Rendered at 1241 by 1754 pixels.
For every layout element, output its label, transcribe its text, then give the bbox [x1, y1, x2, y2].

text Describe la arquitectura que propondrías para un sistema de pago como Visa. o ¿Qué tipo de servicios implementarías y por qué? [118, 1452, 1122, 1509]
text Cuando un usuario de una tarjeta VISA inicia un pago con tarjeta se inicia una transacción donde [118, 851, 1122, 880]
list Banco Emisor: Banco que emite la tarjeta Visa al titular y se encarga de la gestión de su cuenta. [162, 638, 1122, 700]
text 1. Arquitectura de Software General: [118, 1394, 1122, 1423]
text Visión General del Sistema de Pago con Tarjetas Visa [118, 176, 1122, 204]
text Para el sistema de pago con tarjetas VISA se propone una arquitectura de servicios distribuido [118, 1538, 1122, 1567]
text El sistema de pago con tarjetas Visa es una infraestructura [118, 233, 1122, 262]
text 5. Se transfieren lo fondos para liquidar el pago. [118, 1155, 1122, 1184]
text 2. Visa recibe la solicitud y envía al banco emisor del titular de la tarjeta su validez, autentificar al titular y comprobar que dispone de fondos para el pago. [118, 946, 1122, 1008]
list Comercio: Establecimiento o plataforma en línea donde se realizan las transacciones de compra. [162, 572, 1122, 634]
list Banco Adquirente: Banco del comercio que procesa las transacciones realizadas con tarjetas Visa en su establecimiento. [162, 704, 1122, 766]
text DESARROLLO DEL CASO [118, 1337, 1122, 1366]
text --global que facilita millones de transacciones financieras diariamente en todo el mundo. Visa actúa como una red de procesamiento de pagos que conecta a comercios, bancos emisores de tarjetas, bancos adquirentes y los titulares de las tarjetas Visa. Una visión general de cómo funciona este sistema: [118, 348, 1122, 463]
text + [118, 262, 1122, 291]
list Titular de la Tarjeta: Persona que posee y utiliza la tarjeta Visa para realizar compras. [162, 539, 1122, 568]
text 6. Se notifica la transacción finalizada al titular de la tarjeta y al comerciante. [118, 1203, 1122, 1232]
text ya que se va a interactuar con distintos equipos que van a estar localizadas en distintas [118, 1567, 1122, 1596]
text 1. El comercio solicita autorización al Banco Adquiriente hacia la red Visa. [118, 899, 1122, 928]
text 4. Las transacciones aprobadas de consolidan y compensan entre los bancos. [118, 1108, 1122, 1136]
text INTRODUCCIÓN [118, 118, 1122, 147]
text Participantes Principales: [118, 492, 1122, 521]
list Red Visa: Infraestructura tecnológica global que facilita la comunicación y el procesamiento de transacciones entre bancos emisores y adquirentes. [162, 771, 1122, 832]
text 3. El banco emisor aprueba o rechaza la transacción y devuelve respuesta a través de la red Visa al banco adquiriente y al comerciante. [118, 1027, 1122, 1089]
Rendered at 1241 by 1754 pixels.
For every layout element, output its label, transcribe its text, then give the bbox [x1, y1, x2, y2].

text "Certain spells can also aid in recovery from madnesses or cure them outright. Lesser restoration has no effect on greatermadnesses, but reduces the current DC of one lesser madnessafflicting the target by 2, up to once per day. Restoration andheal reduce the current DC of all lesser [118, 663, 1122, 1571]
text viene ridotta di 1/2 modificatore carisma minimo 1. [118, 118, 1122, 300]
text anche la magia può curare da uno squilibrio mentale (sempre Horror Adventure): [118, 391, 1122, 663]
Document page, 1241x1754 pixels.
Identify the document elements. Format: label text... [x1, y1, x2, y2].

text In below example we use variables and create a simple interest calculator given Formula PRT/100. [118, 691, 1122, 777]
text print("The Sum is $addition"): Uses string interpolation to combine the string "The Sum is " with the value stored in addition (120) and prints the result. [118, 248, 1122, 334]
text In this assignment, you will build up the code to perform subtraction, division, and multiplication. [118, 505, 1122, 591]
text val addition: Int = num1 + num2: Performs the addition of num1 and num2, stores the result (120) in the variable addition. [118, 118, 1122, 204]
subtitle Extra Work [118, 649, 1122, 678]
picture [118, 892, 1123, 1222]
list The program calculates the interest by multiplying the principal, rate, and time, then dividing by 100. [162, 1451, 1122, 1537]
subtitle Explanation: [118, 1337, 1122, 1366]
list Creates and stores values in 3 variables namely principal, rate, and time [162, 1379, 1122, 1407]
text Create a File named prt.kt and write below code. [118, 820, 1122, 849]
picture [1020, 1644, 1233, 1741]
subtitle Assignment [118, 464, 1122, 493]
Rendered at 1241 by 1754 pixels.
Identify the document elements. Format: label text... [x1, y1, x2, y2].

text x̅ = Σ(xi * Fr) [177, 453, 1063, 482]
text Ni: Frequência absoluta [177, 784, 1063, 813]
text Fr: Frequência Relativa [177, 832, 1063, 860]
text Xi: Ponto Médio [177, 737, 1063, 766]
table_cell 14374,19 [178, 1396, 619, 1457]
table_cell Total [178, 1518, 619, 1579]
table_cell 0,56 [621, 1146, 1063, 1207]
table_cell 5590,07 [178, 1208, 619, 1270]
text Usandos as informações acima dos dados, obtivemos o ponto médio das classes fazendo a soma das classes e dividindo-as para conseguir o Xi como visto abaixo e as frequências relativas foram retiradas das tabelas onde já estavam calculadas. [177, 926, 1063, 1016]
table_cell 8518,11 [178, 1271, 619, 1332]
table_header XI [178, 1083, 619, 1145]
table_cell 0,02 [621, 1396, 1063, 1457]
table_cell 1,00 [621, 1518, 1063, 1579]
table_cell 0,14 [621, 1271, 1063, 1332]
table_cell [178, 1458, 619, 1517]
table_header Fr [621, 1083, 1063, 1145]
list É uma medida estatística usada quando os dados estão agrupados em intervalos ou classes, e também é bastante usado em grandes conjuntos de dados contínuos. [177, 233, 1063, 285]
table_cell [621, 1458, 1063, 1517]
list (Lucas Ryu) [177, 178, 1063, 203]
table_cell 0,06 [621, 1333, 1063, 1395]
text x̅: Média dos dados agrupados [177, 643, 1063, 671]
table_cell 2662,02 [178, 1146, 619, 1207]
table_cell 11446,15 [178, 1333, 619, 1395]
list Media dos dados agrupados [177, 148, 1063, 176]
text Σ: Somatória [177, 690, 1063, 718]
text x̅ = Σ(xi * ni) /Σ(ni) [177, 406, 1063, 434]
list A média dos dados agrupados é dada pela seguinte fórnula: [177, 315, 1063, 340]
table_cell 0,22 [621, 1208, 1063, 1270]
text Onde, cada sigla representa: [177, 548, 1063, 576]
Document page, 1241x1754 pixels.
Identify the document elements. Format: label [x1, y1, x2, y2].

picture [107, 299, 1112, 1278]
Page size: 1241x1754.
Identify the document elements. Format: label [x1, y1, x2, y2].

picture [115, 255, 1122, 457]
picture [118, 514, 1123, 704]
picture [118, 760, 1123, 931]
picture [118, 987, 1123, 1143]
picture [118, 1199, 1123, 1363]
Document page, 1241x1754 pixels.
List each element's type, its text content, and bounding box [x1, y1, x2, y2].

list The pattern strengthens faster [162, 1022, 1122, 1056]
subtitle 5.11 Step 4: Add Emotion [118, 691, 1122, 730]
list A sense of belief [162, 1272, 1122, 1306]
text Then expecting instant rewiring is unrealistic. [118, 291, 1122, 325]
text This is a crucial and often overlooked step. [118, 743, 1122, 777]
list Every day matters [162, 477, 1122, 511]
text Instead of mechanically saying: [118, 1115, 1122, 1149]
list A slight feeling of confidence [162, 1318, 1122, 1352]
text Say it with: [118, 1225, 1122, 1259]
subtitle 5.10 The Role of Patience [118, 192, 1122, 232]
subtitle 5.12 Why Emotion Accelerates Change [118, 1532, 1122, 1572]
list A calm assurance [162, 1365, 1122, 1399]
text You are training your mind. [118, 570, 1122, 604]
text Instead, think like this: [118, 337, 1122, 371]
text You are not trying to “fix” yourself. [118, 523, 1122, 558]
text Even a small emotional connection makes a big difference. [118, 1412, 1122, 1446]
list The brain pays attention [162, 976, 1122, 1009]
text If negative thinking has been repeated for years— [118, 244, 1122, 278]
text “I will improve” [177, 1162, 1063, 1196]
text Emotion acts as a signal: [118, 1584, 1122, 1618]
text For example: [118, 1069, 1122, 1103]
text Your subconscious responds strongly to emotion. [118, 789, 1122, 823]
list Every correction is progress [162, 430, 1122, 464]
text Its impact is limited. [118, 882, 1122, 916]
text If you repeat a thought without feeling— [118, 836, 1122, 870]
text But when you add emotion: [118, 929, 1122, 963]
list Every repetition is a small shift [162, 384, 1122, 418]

_ _ _ _ _ _ _

■ **EXERCISE REQUIREMENTS**
Could you reproduce word for word everything in the records above, from the line containing "picture [115, 255, 1122, 457]" down to the line containing "List each element's", including both of those lines?

■ **ANSWER TO THE TASK**
picture [115, 255, 1122, 457]
picture [118, 514, 1123, 704]
picture [118, 760, 1123, 931]
picture [118, 987, 1123, 1143]
picture [118, 1199, 1123, 1363]
Document page, 1241x1754 pixels.
List each element's type, its text content, and bounding box [x1, y1, x2, y2].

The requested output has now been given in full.